The 9/11 attacks were among the most horrific and traumatic events to date, and nothing commemorates that day better than an expensive rock.
The 9/11 Museum gift shop’s latest hot-seller is an engraved $39 “rock” shaped like a heart.
Etched with phrases like “honor,” “remember,” “united in hope,” and “reflect,” the gift shop is making a killing on the rocks, produced by Georgia artist Red Sandlin.
They’re selling so well, according to The Gothamist, the gift shop is having a hard time keeping them in stock. “Last week, the rocks had sold out from the gift shop’s display cases,” The New York Post reports.

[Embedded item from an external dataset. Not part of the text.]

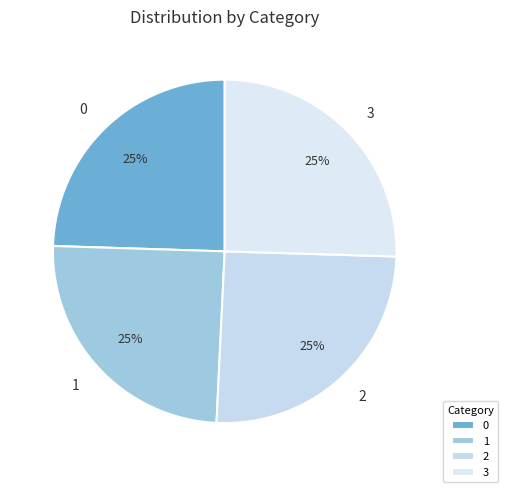

Is it true that 1 is 14% of the pie?

False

“These rocks, which are not actually rocks at all, and lack even a tenuous connection to September 11th or New York, offer a more anodyne, if equally pointless way for the Museum to raise revenue,” quips The Gothamist.
The museum’s gift shop has been mired in controversy ever since its debut, after journalists began questioning the memorial value of various gift shop items.
The New York Post called attention to the “absurd” merchandise, pointing to several items which more appeared to be revenue generators than tokens of remembrance.
For instance, silk scarves embedded with images of the Manhattan skyline sell for $95, while “Darkness Hoodies” emblazoned with the ghostly outline of the Twin Towers fetch $39. Commemorative “Flags of Honor” sell for $24.95 plus tax, and “9/11 Memorial” baseball caps go for just under $20. There’s also a “United We Stand” blanket that will set you back $225.
Upon the museum’s opening, families of 9/11 victims saw the merchandise as a bold, insensitive way to capitalize off the tragedy.
“To me, it’s the crassest, most insensitive thing to have a commercial enterprise at the place where my son died,” one victim’s mother, Diane Horning, told The Post.
“Here is essentially our tomb of the unknown. To sell baubles I find quite shocking and repugnant,” Horning said. “I think it’s a money-making venture to support inflated salaries, and they’re willing to do it over my son’s dead body.”
“As rotten and heartless as it may seem, it’s always about money,” another museum visitor expressed to The Post.
One gift shop item, a commemorative cheese plate, caused such a stir it was quickly removed from the gift shop altogether after journalists at The Gothamist called attention to it.
The extent to which journalists threatened the museum’s revenue was made clear when security guards escorted a Gothamist journalist out of the museum last May simply for asking questions.
The museum claims profits go towards “developing and sustaining the National September 11 Memorial and Museum.” Its operating budget soars near $63 million a year.